Legislation sniping.
I read on Del. Kris Amundson’s blog about legislation she’s carrying to keep sexual predators from being teachers. Looking at the bill on Richmond Sunlight I saw something odd — another bill nearly identical to Del. Amundson’s, but filed by Del. Jeff Frederick. Only Amundson’s bill was filed on January 9, and by the time Frederick’s bill was filed, Amundson’s bill had been in committee for nearly a week. So he had to know about the existing bill.
This rang a bell, so I checked and, lo and behold, Frederick did this before, only more boldly. During last year’s session, Amundson prefiled HB1971 on January 5. Four days later, Frederick filed the exact same bill. To the word. So what happened? Del. Amundson’s bill was killed, rolled into Frederick’s (which wasn’t much work, what with being identical), and Frederick’s bill ended up passing and becoming law. I asked Del. Amundson about this bill, and she explained to me that she’d worked on the bill the prior summer on behalf of a constituent — the idea was original.

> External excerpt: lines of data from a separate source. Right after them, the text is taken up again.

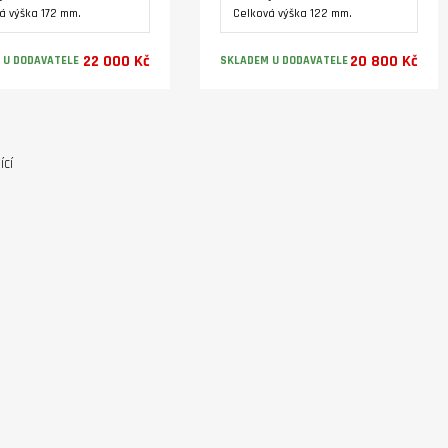
á výška 172 mm.
Celková výška 122 mm.
22 000 Kč
20 800 Kč
 U DODAVATELE
SKLADEM U DODAVATELE
Varianty
Varianty
ící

So now I’m working on a little code for Richmond Sunlight to identify duplicate bills. (Unfortunately, it’s incredibly slow, so until I figure out how to optimize this code, I can’t make it available on the site.) But I ran a query for other duplicate bills and, wow, there are some humdingers. Often they’re a case of a totally obvious bill (i.e., abuser fees) that lots of legislators want to take credit for, come reelection. Since the Department of Legislative Services writes the bills, two legislators who describe identical concepts are going to get the exact same text. But in other cases, the ideas strike me as original, and the filing dates seem to show a pretty clear instance of legislation sniping.
Another one that came up with this duplicate bill code: Del. Shannon Valentine’s HB1731 and Del. Ben Cline’s HB2693, which are identical, to the word. Del. Valentine prefiled her bill on December 22. Del. Cline filed his on January 10. Valentine’s bill had been assigned to subcommittee by the time Cline got around to introducing his xerox of it.
Perhaps I’m just revealing my ignorance of the legislative process. Maybe there’s a totally reasonable explanation for this sort of thing. But from where I’m sitting, this just looks a little lame.